Cost and Access: What Patients Should Know

Human donor milk is more expensive than cow's milk-based formula, and insurance coverage varies. NICU families should ask the billing department and the neonatology team about donor milk access and coverage. Many NICUs absorb donor milk costs for the highest-risk infants.

For families who believe their infant was harmed by formula, legal consultations are typically offered at no upfront cost by firms handling NEC formula litigation. The Pancreatic Cancer Action Network NICHD page on NEC and infant feeding provides a recent scientific overview of the evidence.


What Happens Next

The KFF Health News investigation is expected to prompt renewed regulatory scrutiny of infant formula adverse event reporting requirements. The ongoing multidistrict litigation will produce additional bellwether trials in 2026 that may increase pressure on Abbott and Mead Johnson to consider broader settlements.

Congress has shown some interest in strengthening formula safety oversight following the 2022 Abbott infant formula shortage and contamination recall.
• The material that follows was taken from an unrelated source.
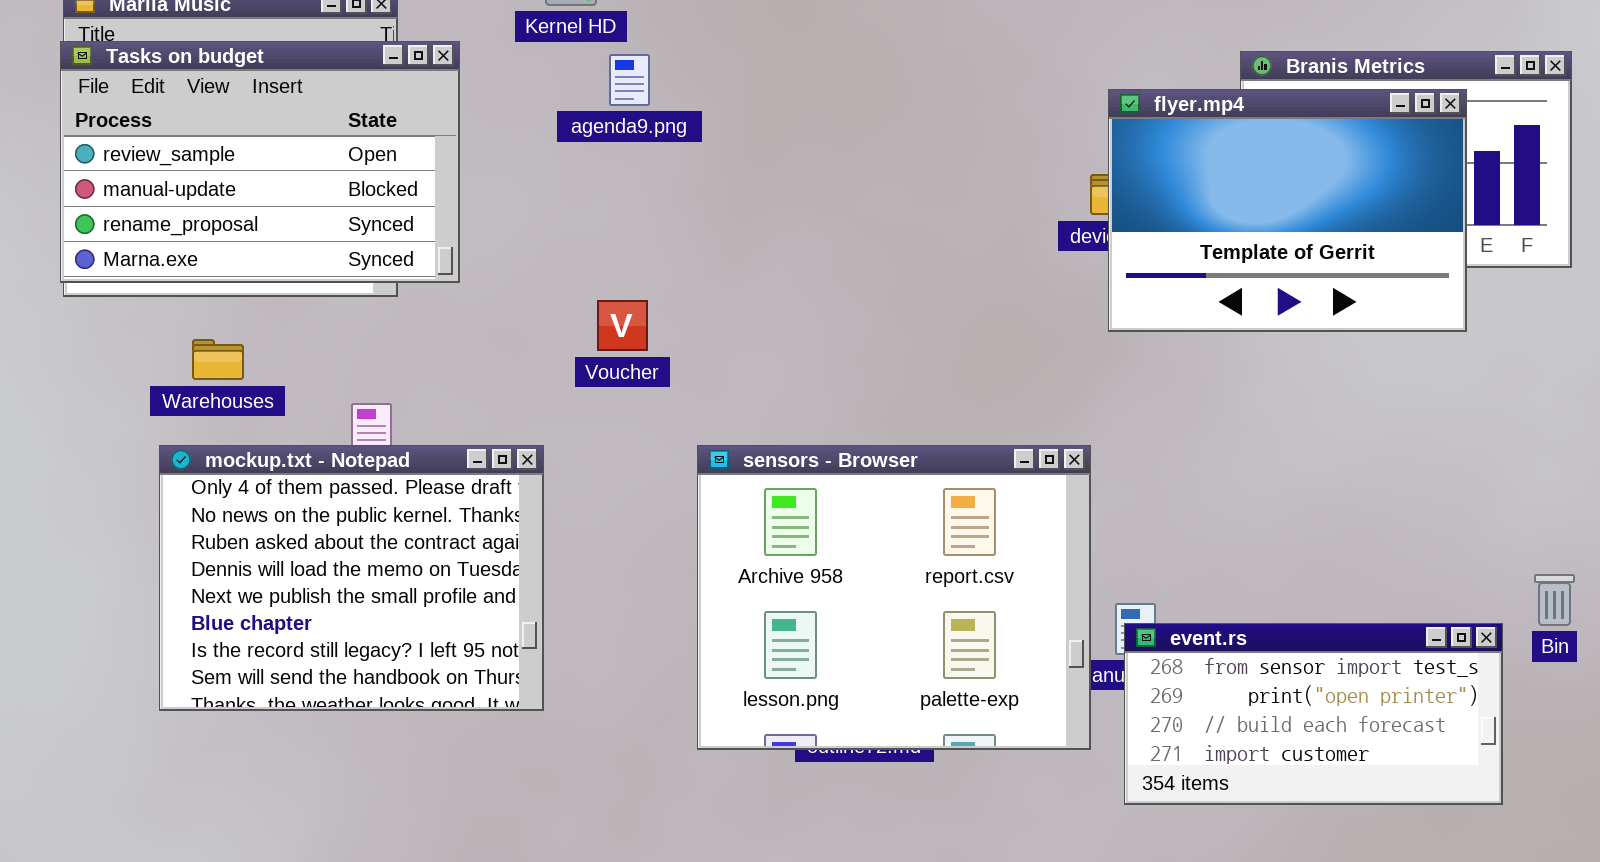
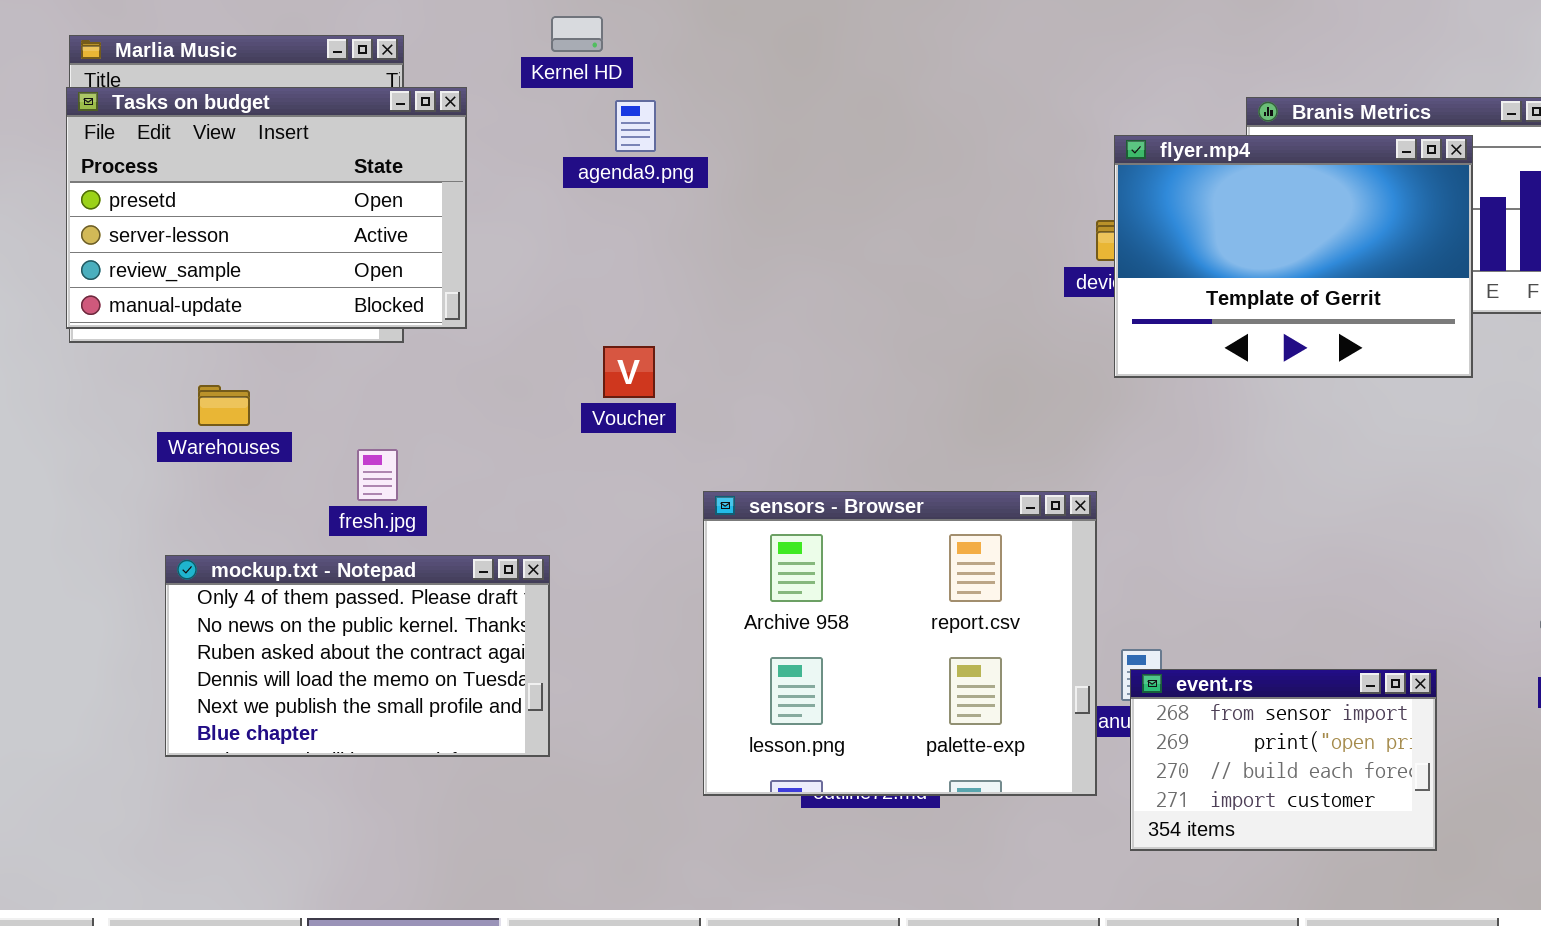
Tasks on budget: [60,41,460,283] -> [66,87,467,329], scrolled up 2 rows
mockup.txt - Notepad: [159,445,544,711] -> [165,555,550,757], resized
event.rs: [1124,623,1503,805] -> [1130,669,1437,851], resized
Whether the KFF Health News reporting prompts legislative action on adverse event reporting requirements remains to be seen.


The Bottom Line

The FDA received zero death notifications from infant formula manufacturers going back to the year 2000, according to FOIA records obtained by KFF Health News — confirmed by Abbott's own expert witness, who testified the company never made a single such report for preterm formula. Approximately 2,300 premature infants died of NEC in the U.S. between 2017 and 2023. The combination of those two facts is not proof of causation — but it is a documented regulatory gap that left families fighting for accountability in court with no independent government safety record to draw on.